Comment by Bobi Carr ("parker") on March 23, 2009 at 12:04am

The way that I see it is, let the Heron be themself and let the Hummingbird be completely themself.

If you have a Magnolia Tree and an Oak Tree, you wouldn't tell the Oak that they need to put out flowers and acorns.

I, for one, like the flowers and the acorns, I just don't expect both to come form the same tree.

Their true nature doesn't have to be DILUTED, just APPRECIATED for what it is.
Comment by sesport on March 22, 2009 at 10:30pm
And sometimes the herons need to try being a little bit hummer ... flit around, enjoy the scenery, and just play. Sometimes the hummer may need to be like the heron ... slow down from time to time, focus on what's important, then go for it.

As for winning ... after knowing some terminal cancer patients & their families, after reading Randy Pausch, I have come to the conclusion it's not about winning, it's about quality of living.

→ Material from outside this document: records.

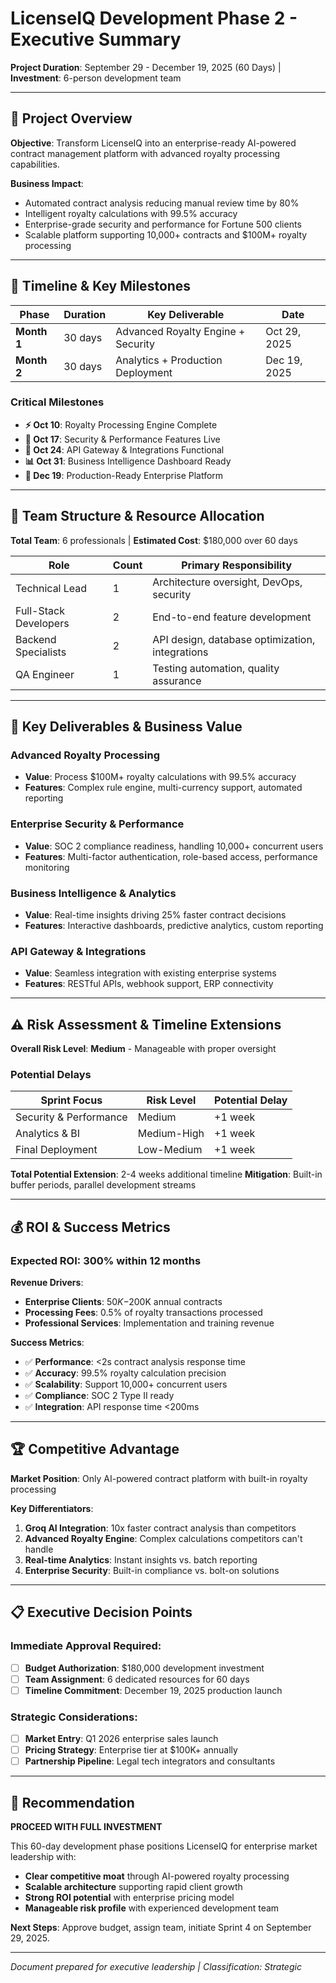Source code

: # LicenseIQ Development Phase 2 - Executive Summary
**Project Duration**: September 29 - December 19, 2025 (60 Days) | **Investment**: 6-person development team

---

## 🎯 Project Overview

**Objective**: Transform LicenseIQ into an enterprise-ready AI-powered contract management platform with advanced royalty processing capabilities.

**Business Impact**: 
- Automated contract analysis reducing manual review time by 80%
- Intelligent royalty calculations with 99.5% accuracy
- Enterprise-grade security and performance for Fortune 500 clients
- Scalable platform supporting 10,000+ contracts and $100M+ royalty processing

---

## 📅 Timeline & Key Milestones

| **Phase** | **Duration** | **Key Deliverable** | **Date** |
|-----------|--------------|---------------------|-----------|
| **Month 1** | 30 days | Advanced Royalty Engine + Security | Oct 29, 2025 |
| **Month 2** | 30 days | Analytics + Production Deployment | Dec 19, 2025 |

### Critical Milestones
- **⚡ Oct 10**: Royalty Processing Engine Complete
- **🔐 Oct 17**: Security & Performance Features Live  
- **🔗 Oct 24**: API Gateway & Integrations Functional
- **📊 Oct 31**: Business Intelligence Dashboard Ready
- **🚀 Dec 19**: Production-Ready Enterprise Platform

---

## 👥 Team Structure & Resource Allocation

**Total Team**: 6 professionals | **Estimated Cost**: $180,000 over 60 days

| **Role** | **Count** | **Primary Responsibility** |
|----------|-----------|----------------------------|
| Technical Lead | 1 | Architecture oversight, DevOps, security |
| Full-Stack Developers | 2 | End-to-end feature development |
| Backend Specialists | 2 | API design, database optimization, integrations |
| QA Engineer | 1 | Testing automation, quality assurance |

---

## 🚀 Key Deliverables & Business Value

### **Advanced Royalty Processing**
- **Value**: Process $100M+ royalty calculations with 99.5% accuracy
- **Features**: Complex rule engine, multi-currency support, automated reporting

### **Enterprise Security & Performance**
- **Value**: SOC 2 compliance readiness, handling 10,000+ concurrent users
- **Features**: Multi-factor authentication, role-based access, performance monitoring

### **Business Intelligence & Analytics**
- **Value**: Real-time insights driving 25% faster contract decisions
- **Features**: Interactive dashboards, predictive analytics, custom reporting

### **API Gateway & Integrations** 
- **Value**: Seamless integration with existing enterprise systems
- **Features**: RESTful APIs, webhook support, ERP connectivity

---

## ⚠️ Risk Assessment & Timeline Extensions

**Overall Risk Level**: **Medium** - Manageable with proper oversight

### **Potential Delays**
| **Sprint Focus** | **Risk Level** | **Potential Delay** |
|------------------|----------------|---------------------|
| Security & Performance | Medium | +1 week |
| Analytics & BI | Medium-High | +1 week |
| Final Deployment | Low-Medium | +1 week |

**Total Potential Extension**: 2-4 weeks additional timeline
**Mitigation**: Built-in buffer periods, parallel development streams

---

## 💰 ROI & Success Metrics

### **Expected ROI**: 300% within 12 months

**Revenue Drivers**:
- **Enterprise Clients**: $50K-$200K annual contracts
- **Processing Fees**: 0.5% of royalty transactions processed
- **Professional Services**: Implementation and training revenue

**Success Metrics**:
- ✅ **Performance**: <2s contract analysis response time
- ✅ **Accuracy**: 99.5% royalty calculation precision
- ✅ **Scalability**: Support 10,000+ concurrent users
- ✅ **Compliance**: SOC 2 Type II ready
- ✅ **Integration**: API response time <200ms

---

## 🏆 Competitive Advantage

**Market Position**: Only AI-powered contract platform with built-in royalty processing

**Key Differentiators**:
1. **Groq AI Integration**: 10x faster contract analysis than competitors
2. **Advanced Royalty Engine**: Complex calculations competitors can't handle  
3. **Real-time Analytics**: Instant insights vs. batch reporting
4. **Enterprise Security**: Built-in compliance vs. bolt-on solutions

---

## 📋 Executive Decision Points

### **Immediate Approval Required**:
- [ ] **Budget Authorization**: $180,000 development investment
- [ ] **Team Assignment**: 6 dedicated resources for 60 days
- [ ] **Timeline Commitment**: December 19, 2025 production launch

### **Strategic Considerations**:
- [ ] **Market Entry**: Q1 2026 enterprise sales launch
- [ ] **Pricing Strategy**: Enterprise tier at $100K+ annually
- [ ] **Partnership Pipeline**: Legal tech integrators and consultants

---

## 🎯 Recommendation

**PROCEED WITH FULL INVESTMENT**

This 60-day development phase positions LicenseIQ for enterprise market leadership with:
- **Clear competitive moat** through AI-powered royalty processing
- **Scalable architecture** supporting rapid client growth
- **Strong ROI potential** with enterprise pricing model
- **Manageable risk profile** with experienced development team

**Next Steps**: Approve budget, assign team, initiate Sprint 4 on September 29, 2025.

---
*Document prepared for executive leadership | Classification: Strategic*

As for the buzzards, Mrs. C., at least we can see when they're circling and be forewarned that a kill is in process. We can then leave it to the buzzards, or find the remains of the victim and work on clean up.

There needs to be balance in life ... the Asians call it the ying & the yang.

Best - sesport :0)
Comment by Bobi Carr ("parker") on March 22, 2009 at 10:19pm
A Heron on the other hand isn't just slow and steady but focused on their goal. I would imagine that all great visionaries are Herons. I would bet that a Heron take pleasure in their fish as much as the Hummingbird relishes their nectar.
Comment by Bobi Carr ("parker") on March 22, 2009 at 10:13pm
Buzzards just take what can't put up a fight.
Comment by Cathaus on March 22, 2009 at 9:56pm
And I guess we even need those buzzards from time to time!
Comment by Bobi Carr ("parker") on March 22, 2009 at 9:54pm
The world needs Herons and Hummingbirds.
Comment by Cathaus on March 22, 2009 at 9:53pm
I like it when both sides win. True, the heron won the race but what treasures he missed along the way. We need to be more like the hummingbird, venture off the path every once in a while and sample what life has to offer.
Comment by Bobi Carr ("parker") on March 22, 2009 at 9:50pm

I came away with the same conclusion that you did.

Everyone has to be true to themselves and in being so they win.

I also like that by winning they don't diminish the others winning either.

I'm all for win-win situations. And truly believe they can exist.